Évidemment, nous avons pris la poudre d’escampette et sommes vite rentrés à la maison, bien installés dans notre chambre, nous nous sommes mis à jouer aux petites voitures. Jusqu’à l’irruption de la police à notre domicile, qui se mit à questionner ma mère afin de savoir si ses enfants n’avaient pas fait tomber une dame à vélo. Maman leur répondit :
— Eh bien, je ne crois pas, on va le leur demander. Alors nous, très étonnés :
— Non, nous on n’a rien fait !
— C’est bien sûr les enfants ?
— Oui, oui, bien sûr, on n’a rien fait !
La police s’excusa pour le dérangement et s’en alla. Nous étions bien soulagés. Quelle peur ! Mais le soulagement fut de courte durée, car peu de temps plus tard, la police ressurgit et tapa à notre porte.

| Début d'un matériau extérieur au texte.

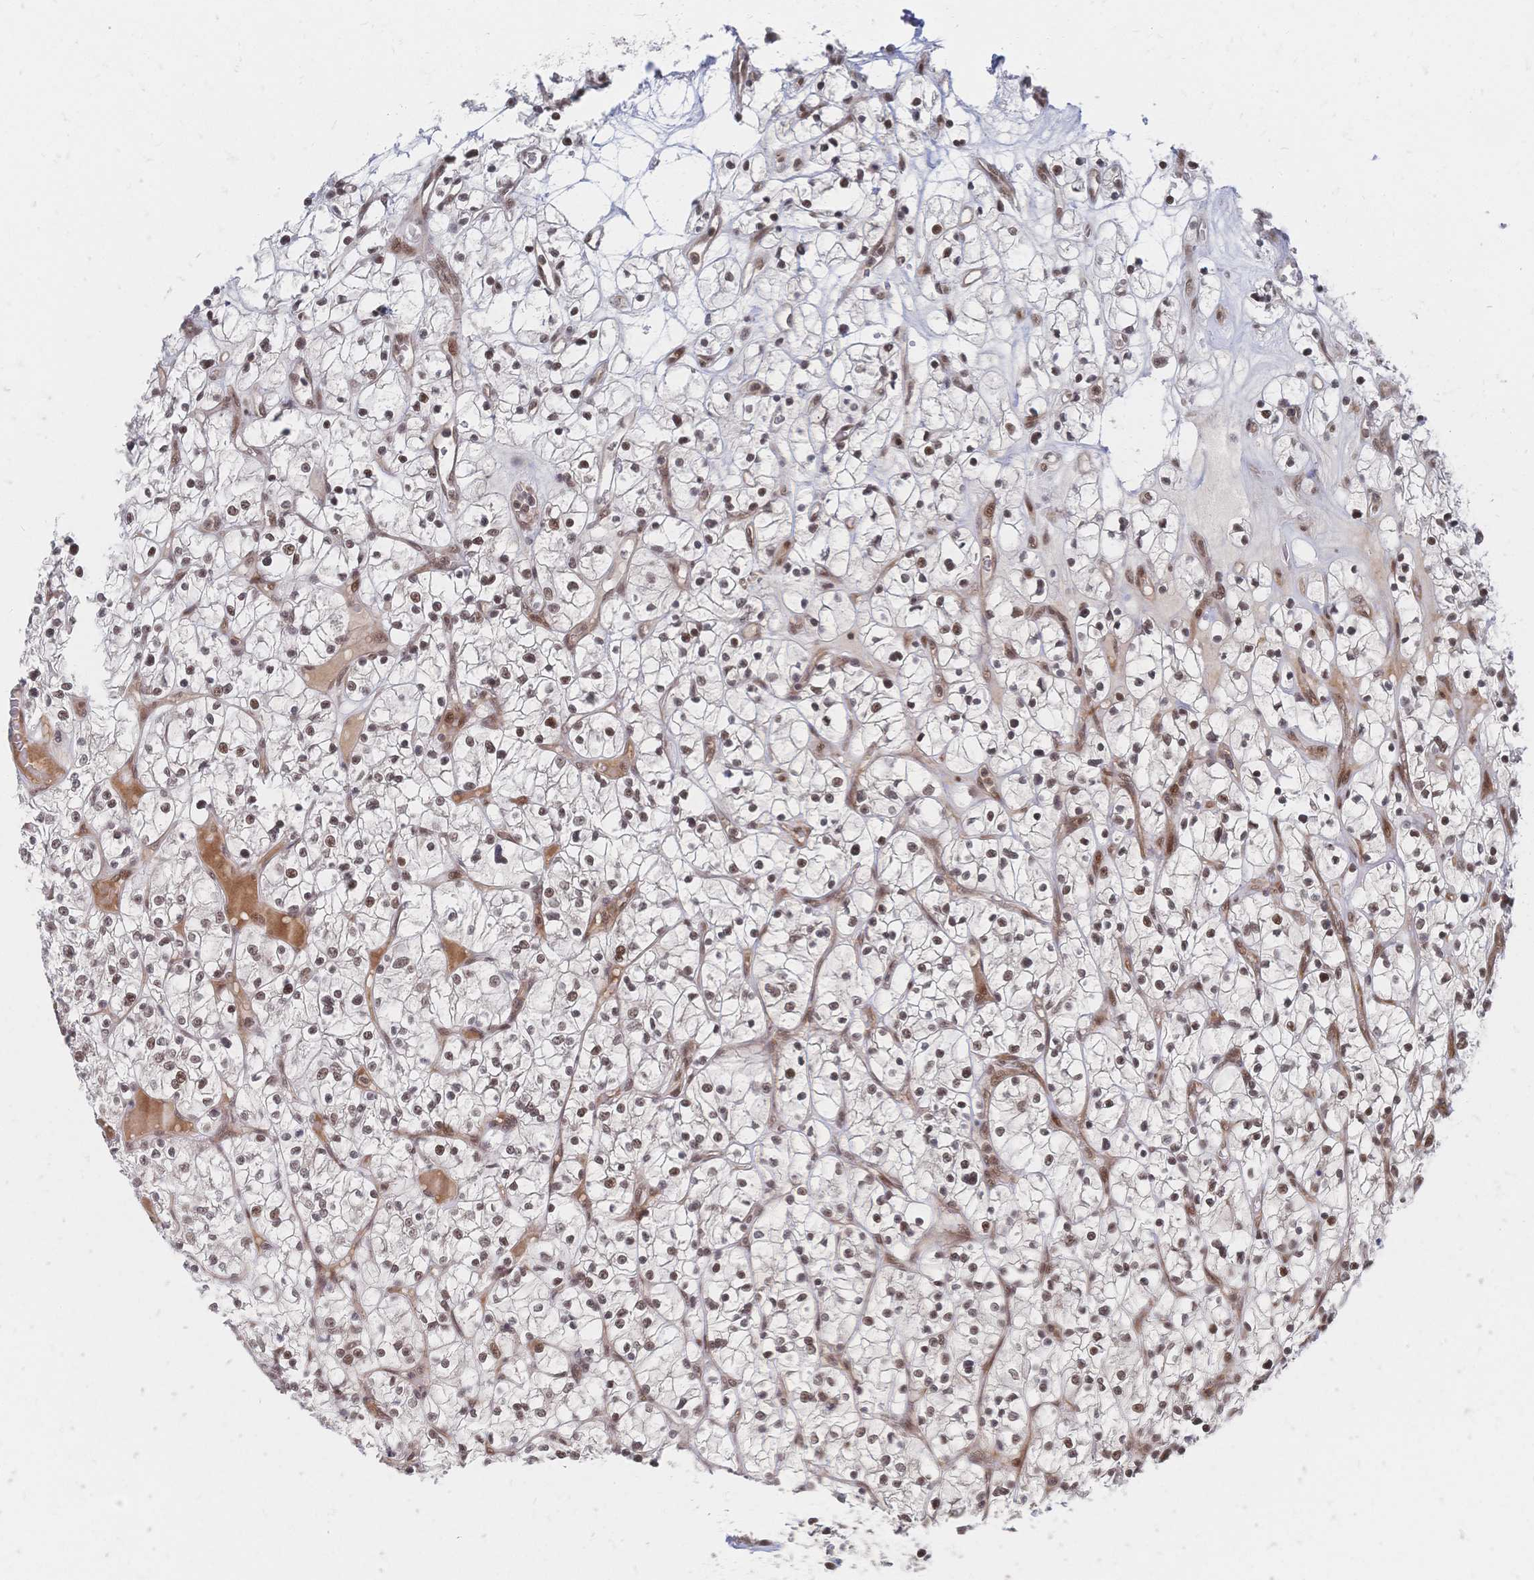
{"staining": {"intensity": "moderate", "quantity": "25%-75%", "location": "nuclear"}, "tissue": "renal cancer", "cell_type": "Tumor cells", "image_type": "cancer", "snomed": [{"axis": "morphology", "description": "Adenocarcinoma, NOS"}, {"axis": "topography", "description": "Kidney"}], "caption": "Moderate nuclear protein expression is appreciated in approximately 25%-75% of tumor cells in renal cancer (adenocarcinoma). The protein of interest is stained brown, and the nuclei are stained in blue (DAB IHC with brightfield microscopy, high magnification).", "gene": "NELFA", "patient": {"sex": "female", "age": 64}}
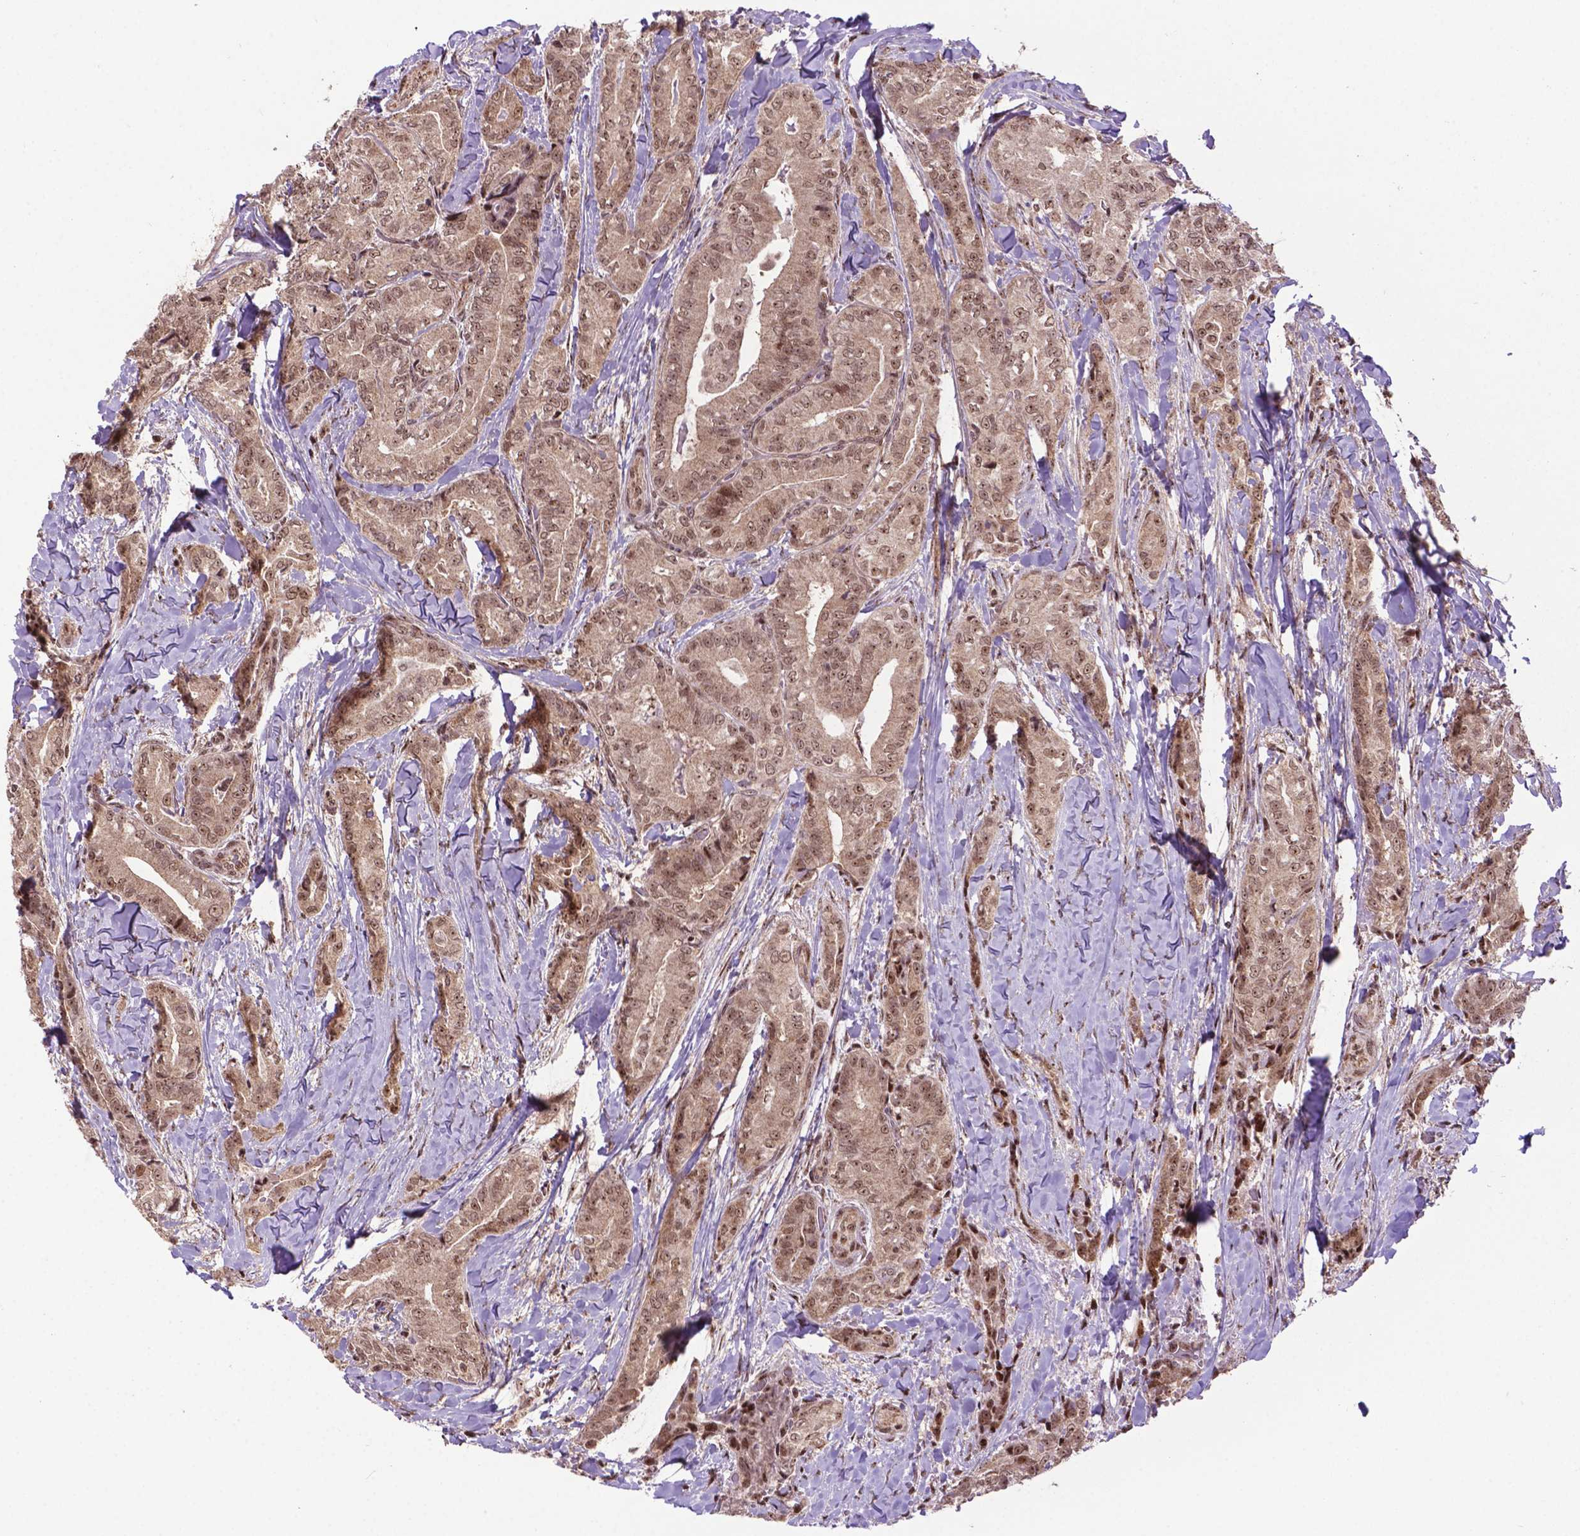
{"staining": {"intensity": "moderate", "quantity": ">75%", "location": "nuclear"}, "tissue": "thyroid cancer", "cell_type": "Tumor cells", "image_type": "cancer", "snomed": [{"axis": "morphology", "description": "Papillary adenocarcinoma, NOS"}, {"axis": "topography", "description": "Thyroid gland"}], "caption": "Human papillary adenocarcinoma (thyroid) stained with a protein marker reveals moderate staining in tumor cells.", "gene": "CSNK2A1", "patient": {"sex": "male", "age": 61}}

Ce coup-ci, face à la sévérité de la police, et de notre mère, nous dûmes tout avouer. Honteuse, ma mère s’excusa à son tour auprès des policiers et leur assura qu’elle irait le soir même rendre visite à cette dame pour arranger cette affaire. La sincérité de notre mère était si flagrante que la police quitta notre domicile pour la seconde fois. On pourrait croire l’histoire close, ce serait une erreur : restait maintenant la correction à infliger aux petits menteurs.
Et c’est ce jour-là que je fis pour la première fois connaissance avec le Martinet. Patrick, lui, le connaissait déjà, mais pour chacun de nous deux, les conséquences des coups des lanières de cuir restaient les mêmes : nos corps qui se raidissent, les larmes qui jaillissent puis se figent, car le martinet, c’est quelque chose ! Ça fait vraiment trop mal, ça pique et ça brûle tout à la fois, et c’est dur de s’arrêter de pleurer. Une fois l’orage passé, la pluie de coups terminée, mon frère et moi comptons les marques rouge violacé sur nos corps…
Peut-être avions-nous mérité une bonne punition, cependant aujourd’hui encore, je pense que nous étions bien jeunes pour une telle correction, et vous qui me lisez en ce moment, qu’en pensez-vous ?
Quelques jours plus tard survint une méchante dispute à la maison. Mon père avait-il trop bu ou non ? De toute façon cela ne change rien, plus le temps passait, plus les cris et les crises se multipliaient chez nous pour les plus futiles prétextes. Ce jour-là, mon père prit deux ou trois bouteilles de vin dans le placard et commença par en arroser les murs et le plafond. Puis il se mit à déverser de partout le contenu des gros pots de sucre en poudre. Dans ces moments de folie, il était préférable de s’éloigner le plus possible, car une gifle ou un coup de pied au cul n’étaient pas rares. Il s’écriait aussi :
— Je vais l’écrire, là, en gros sur le mur de la cuisine, que j’ai couchée avec Francine, oui je vais 1’écrire.
Ma mère répliquait, affolée :
— Ne dis pas ça voyons, pas devant les enfants, tais-toi !
Face à ce désastre, je ne comprenais rien. Ni pourquoi il hurlait, ni la raison pour laquelle il voulait écrire sur le mur qu’il avait couché avec ma sœur.
Quel mal y avait-il à coucher avec Francine ? Moi je dormais bien avec ma mère.
Ce n’était pas la première fois qu’il disait cela. J’avais beau réfléchir, je ne comprenais pas pourquoi il insistait ainsi.